> [Given problem] Return verbatim the entries from their first line through the line containing "v(30.4, -14.74) *", both ends included, and omit the pictures from your output.
── Entries shown
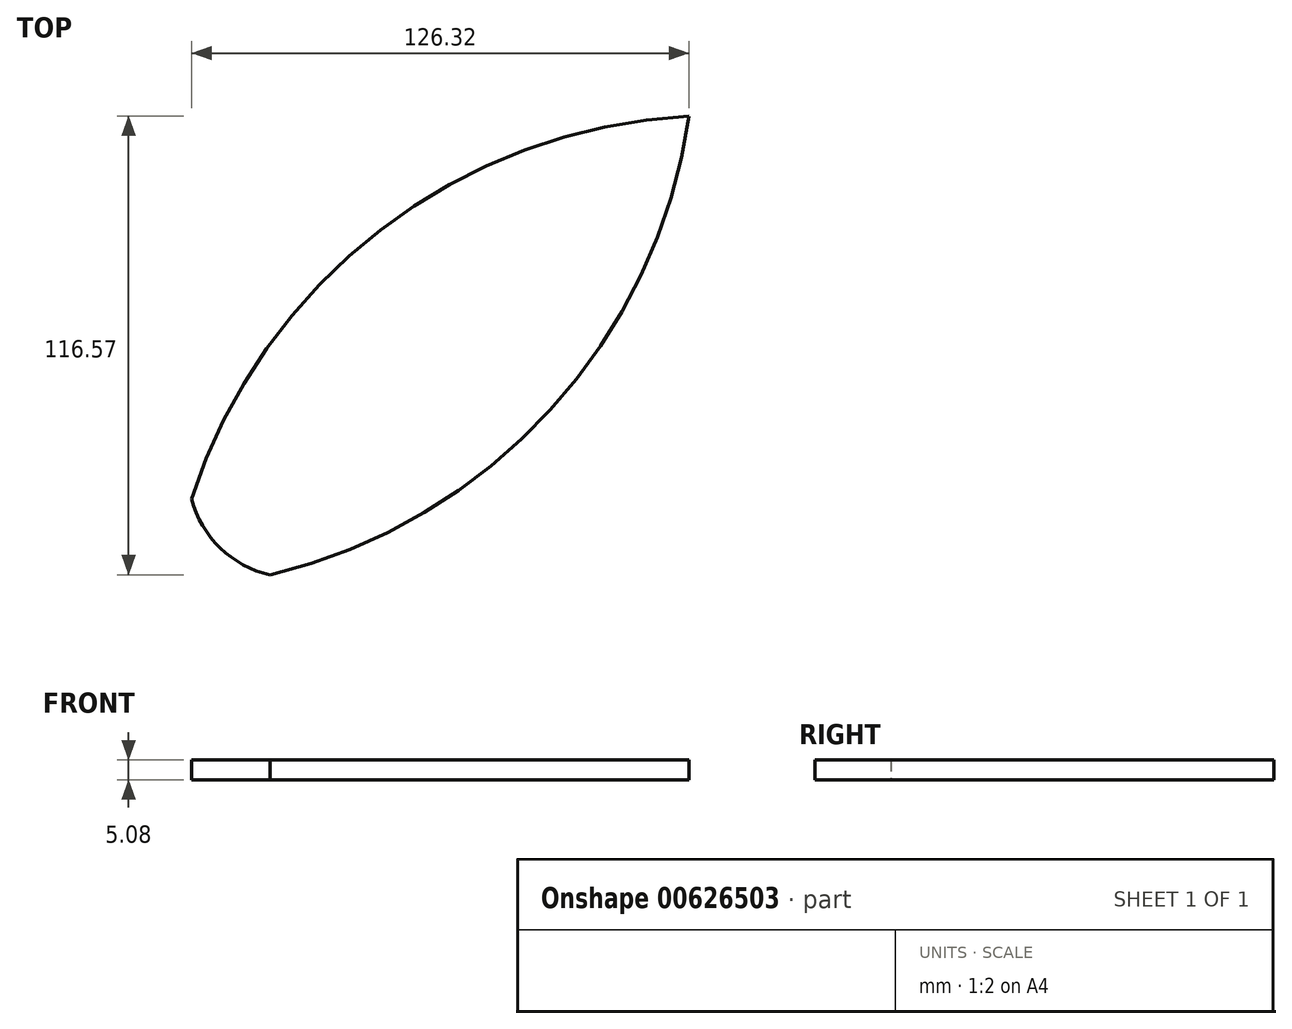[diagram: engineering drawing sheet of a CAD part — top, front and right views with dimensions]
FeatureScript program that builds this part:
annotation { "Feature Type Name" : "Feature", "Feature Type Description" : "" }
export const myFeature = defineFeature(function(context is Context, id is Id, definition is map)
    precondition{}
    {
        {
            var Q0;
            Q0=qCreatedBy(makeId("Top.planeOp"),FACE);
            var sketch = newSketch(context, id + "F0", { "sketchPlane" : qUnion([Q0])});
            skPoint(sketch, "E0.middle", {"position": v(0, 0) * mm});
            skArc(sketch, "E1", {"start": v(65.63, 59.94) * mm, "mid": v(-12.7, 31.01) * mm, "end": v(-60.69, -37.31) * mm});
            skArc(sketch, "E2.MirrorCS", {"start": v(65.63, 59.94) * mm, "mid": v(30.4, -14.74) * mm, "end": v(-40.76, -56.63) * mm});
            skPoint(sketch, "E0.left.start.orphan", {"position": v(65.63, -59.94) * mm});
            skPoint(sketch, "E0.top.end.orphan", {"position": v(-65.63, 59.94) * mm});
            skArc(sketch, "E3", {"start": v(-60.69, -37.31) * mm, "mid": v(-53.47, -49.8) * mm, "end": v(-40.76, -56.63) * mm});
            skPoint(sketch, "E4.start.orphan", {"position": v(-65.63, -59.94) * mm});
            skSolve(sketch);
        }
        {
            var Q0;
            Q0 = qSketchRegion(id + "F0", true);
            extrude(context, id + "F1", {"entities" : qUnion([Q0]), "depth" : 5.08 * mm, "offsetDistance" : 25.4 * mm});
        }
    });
────
> [Exercise answer]
[diagram: engineering drawing sheet of a CAD part — top, front and right views with dimensions]
FeatureScript program that builds this part:
annotation { "Feature Type Name" : "Feature", "Feature Type Description" : "" }
export const myFeature = defineFeature(function(context is Context, id is Id, definition is map)
    precondition{}
    {
        {
            var Q0;
            Q0=qCreatedBy(makeId("Top.planeOp"),FACE);
            var sketch = newSketch(context, id + "F0", { "sketchPlane" : qUnion([Q0])});
            skPoint(sketch, "E0.middle", {"position": v(0, 0) * mm});
            skArc(sketch, "E1", {"start": v(65.63, 59.94) * mm, "mid": v(-12.7, 31.01) * mm, "end": v(-60.69, -37.31) * mm});
            skArc(sketch, "E2.MirrorCS", {"start": v(65.63, 59.94) * mm, "mid": v(30.4, -14.74) * mm, "end": v(-40.76, -56.63) * mm});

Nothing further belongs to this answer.